Friday, January 27, 2006

Hamas and Palestine

Dennis Prager has stated he's not that upset about Hamas winning the elections in the Palestinian territory. It may not be what he'd prefer, but at least it's now clear where the country stands.

Max Borders makes similar points:

With clarity comes responsibility

In fact, it will now be easier politically for Israel to do what it must to protect itself. Now that Hamas is “legitimate,” Israel can simply defend itself against Palestine instead of a murky Palestinian faction – and such would be justified even under international law. Israel is no longer dealing with a terror group hiding behind an enfeebled Fatah.

They’re dealing with a government that has been elected upon an existing right of self-determination – even if it determines itself to be a terror state. And real states (elected by a real majority) may legitimately get their clocks cleaned if they commit acts of war against other states. This may be the clarity the region needed. In the short term, it may mean all out war. In the long term, it may bring some finality to things in a place that has seen only a series of wars and intifadas anyway.

But isn't democracy supposed to be a good thing?

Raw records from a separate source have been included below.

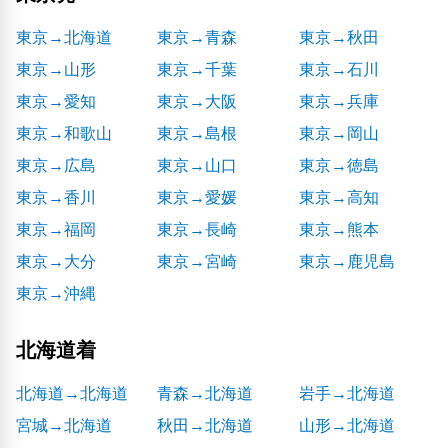
東京→北海道
東京→青森
東京→秋田
東京→山形
東京→千葉
東京→石川
東京→愛知
東京→大阪
東京→兵庫
東京→和歌山
東京→島根
東京→岡山
東京→広島
東京→山口
東京→徳島
東京→香川
東京→愛媛
東京→高知
東京→福岡
東京→長崎
東京→熊本
東京→大分
東京→宮崎
東京→鹿児島
東京→沖縄
北海道着
北海道→北海道
青森→北海道
岩手→北海道
宮城→北海道
秋田→北海道
山形→北海道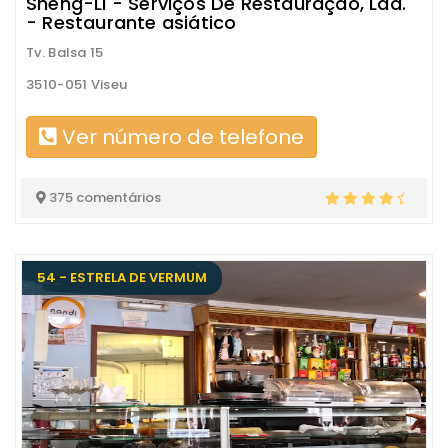
Sheng-Li - Serviços De Restauração, Lda.
- Restaurante asiático
Tv. Balsa 15
3510-051 Viseu
Ver número de telefone
375 comentários
54 - ESTRELA DE VERMUM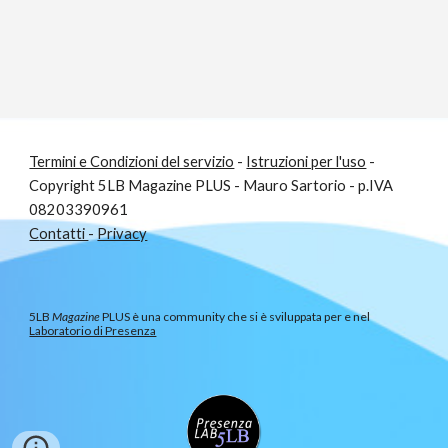
Termini e Condizioni del servizio
-
Istruzioni per l'uso
-
Copyright 5LB
Magazine PLUS
- Mauro Sartorio - p.IVA
08203390961
C
ontatti
-
Privacy
5LB
Magazine
PLUS è una community che si è sviluppata per e nel
Laboratorio di Presenza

Not necessarily.

Democracy: Four wolves and a lamb voting on what to have for dinner.

What a nation decides to do is far more important than how the decision was made.

At the risk of invoking Godwin's Law, Hitler was democratically elected.

On a related point, this might be a good opportunity to revise our manner of speaking about the spread of democracy. In short, we must take greater pains to emphasize “the rule of law” and “democracy” simultaneously.

And while we're at it, "the rule of law" works better if it's the rule of good law.

In a September, 2004 blog entry, I mentioned, among other criteria for "success" in Iraq,

Non-violent social field
(This will take years, possibly a generation or two.) The society must adopt a – zeitgeist, if you will – which considers violence to be something completely separate from other methods of settling disputes. When violence is initiated, the initiator has crossed a line into an area that is not part of the social norm. In this way, the mental and emotional barriers to violence are strengthened.

(That entry is the fourth of a series, addressing questions about the Iraq war. It, as well as parts two, and three, are well worth revisiting.) (IMAO, YMMV)

If Palestine democratically chooses to become a wolf, with Israel as the putative lamb, it will have failed. If it can somehow transform its social field into a peaceful, liberal (in the original sense) one, it will have succeeded.